Joakim Hannisdahl is bowing out of equity research with some final pointers on what could be a busy period for tanker company mergers and acquisitions.
The head of research at Norwegian investment bank Cleaves Securities sees plenty of potential for activity in a generally undervalued crude sector.
In what could be his final webinar ahead of a move to run shipping hedge fund Cleaves Asset Management (CAM), the analyst told investors that questions about takeovers were always good, although "a bit challenging to answer".
"If you look at the price now of these companies, you see Frontline trading at a slight premium to net asset value (NAV); that's the only one," he added.
Fellow Oslo-listed owners Okeanis Eco Tankers and Hunter Group are trading at 70% and 83% of NAV, respectively.
Ships for shares?
US tanker owners Teekay Tankers and International Seaways are even lower at 54% and 62%, Cleaves figures show. This compares to Frontline at 103% of NAV.
"At this point in the cycle you would expect to see ships-for-shares kind of transactions," Hannisdahl said.
"Frontline is perfectly positioned to print shares at net asset value and buy vessels," he added.
Hannisdahl said the John Fredriksen company is not in the market now, but the shipowner has bought other companies at deep discounts to net asset value so many times in the past.
"I'm sure Frontline's board is looking at that opportunity and no doubt are contemplating how they should play their hand. I think that's the most obvious one," he told the webinar.
Frontline has already been on the expansion trail this year.

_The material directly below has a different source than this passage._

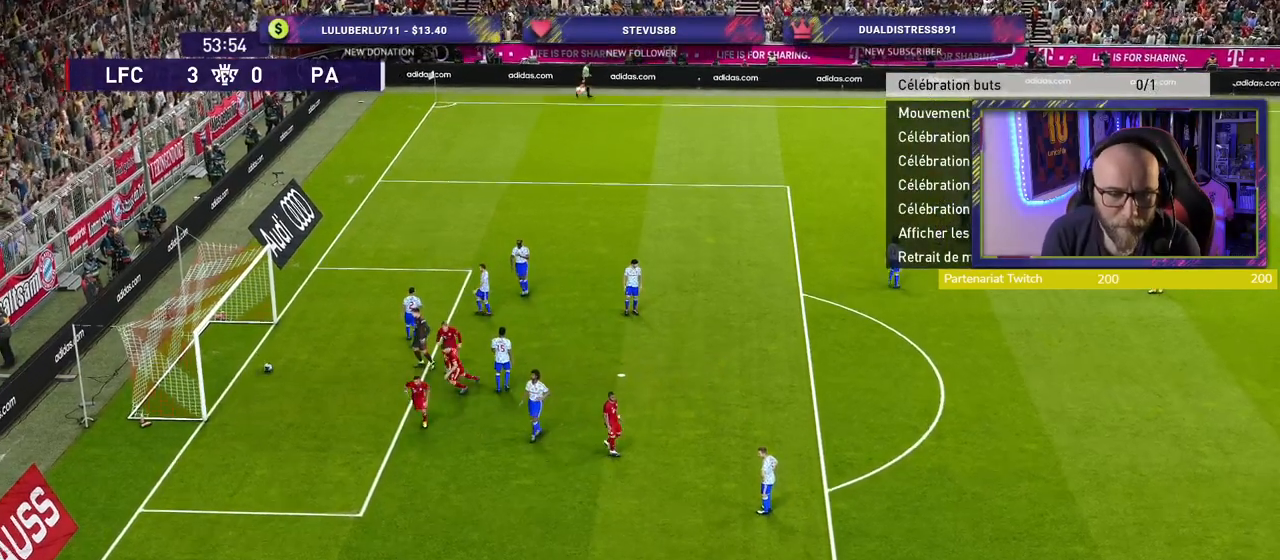
{"buttons": [], "left_stick": "center", "right_stick": "center", "events": [[40, "START", "up"]]}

Earlier this year, the company spent $180m on two 2019-built VLCCs from Okeanis and $566.8m on six VLCC resales believed to have been ordered by Greek shipowner Evangelos Pistiolis' Central Shipping.
Hannisdahl also said Belgium's Euronav and US owner DHT could soon rise above NAV as share prices climb.
The analyst added that once companies get to 110% of NAV, or more, they can print shares and buy ships.
"There's a lot of potential there, it's the dynamics of the market. There's going to be a lot of activity going forward," Hannisdahl added.
"I do think this is a bargain opportunity to buy the equities," he said.
The Cleaves analyst said the shipping fund move had been a long time coming and work has been underway since June last year to establish CAM, which will be marketed to "professional investors".
CAM's main investment instrument will be equities, but the portfolio will also include bonds and derivatives.